İnsan ilişkilerine zarar veren bir diğer neden de düşünce çarpıtmalarıdır. Bunlar beyninizin zamanla gerçeği yansıtmayan bağlantılar kurması anlamına gelir ve hep olumsuz düşünce ve duygulara kapılmanıza neden olur. Örneğin, böyle birisi olayları siyah ya da beyaz kategorilerde görür, gri alanı tamamen kaybeder. Eğer durum onun tam olarak beklediği ya da planladığı gibi gitmiyorsa berbat olmuş, her şey kötüye gidiyor demektir.
Bu olumsuz bakış açısından dolayı kişi hem huzursuz olur, hem de eşine karşı olumsuz söz ve davranışlar içinde bulunur. Çünkü düşünceler, duyguları, duygular da davranışları etkiler. Eşi de ona aynısıyla mukabele eder.

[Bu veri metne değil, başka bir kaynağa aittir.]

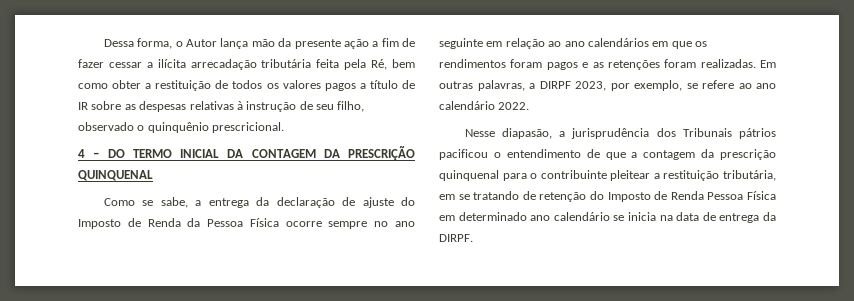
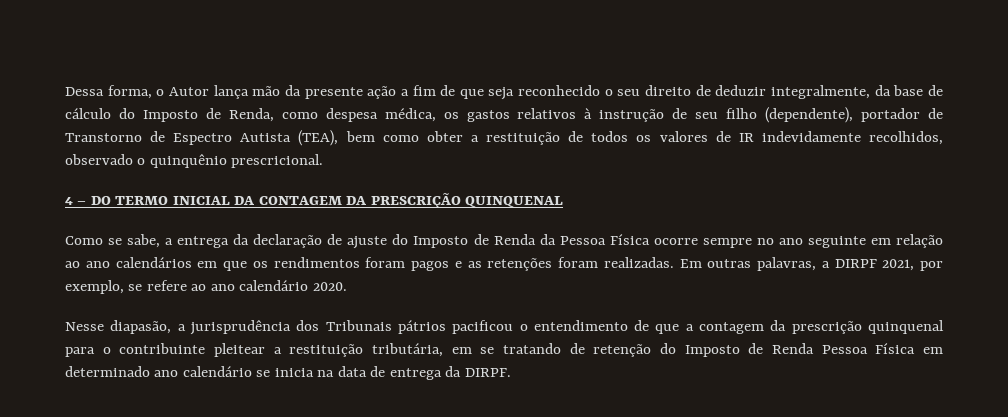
[78,59,388,70] fazer cessar a ilícita arrecadação tributária feita pela Ré, -> [459,85,944,100] [65,107,944,123] [65,130,339,146] que seja reconhecido o seu direito de deduzir integralmente, da base de cálculo do Imposto de Renda, como despesa médica, os gastos relativos à instrução de seu filho (dependente), portador de Transtorno de Espectro Autista (TEA),
[324,80,415,91] [78,101,365,112] pagos a título de IR sobre as despesas relativas à instrução de seu filho, -> [715,131,944,145] de IR indevidamente recolhidos,
[575,81,606,91] 2023, -> [882,259,915,271] 2021,
[498,102,530,110] 2022. -> [312,282,347,291] 2020.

Eşinizin sizinle hiç sohbet etmediğini, hiçbir gün yanınızda durmadığını, hiçbir derininizi dinlemediğini söylemeniz buna örnektir. Oysaki hayatın böyle geçmesi mümkün değildir. Eminim çok güzel günleriniz ve saatleriniz de olmuştur. Size tavsiyem, eşinizin olumlu özelliklerine odaklanın, örneğin evin maddi ihtiyaçlarını aksatmaması, namuslu olması, çocuklarına düşkün olması vb. Ayrıca eşinizin en küçük olumlu davranış ve sözünü hemen takdir edin, teşekkür edin ki onlar pekişsin ve kartopu gibi artarak devam etsin. Onu takdir ederek sizin yanınızda iyi hissetmesini sağlayabilirsiniz. İnsan kendisini iyi hissettiği yere gider.
Eşler, evlilik ve ilişki sorunlarını tatbiki konuşmalıdırlar. Ama bunu kızgın oldukları zamanlarda değil de daha sakin bir zamanda ve ortamda konuşmalıdırlar. Kadının da erkeğin de konuşmak istemediği, sorun duymayı arzu etmediği, hele tartışmaya tahammülü olmadığı zamanlar ve ortamlar var. Buna dikkat edilmezse, konuşma karşılıklı savunmaya dönüşür ve kişileri sinir hastası eder.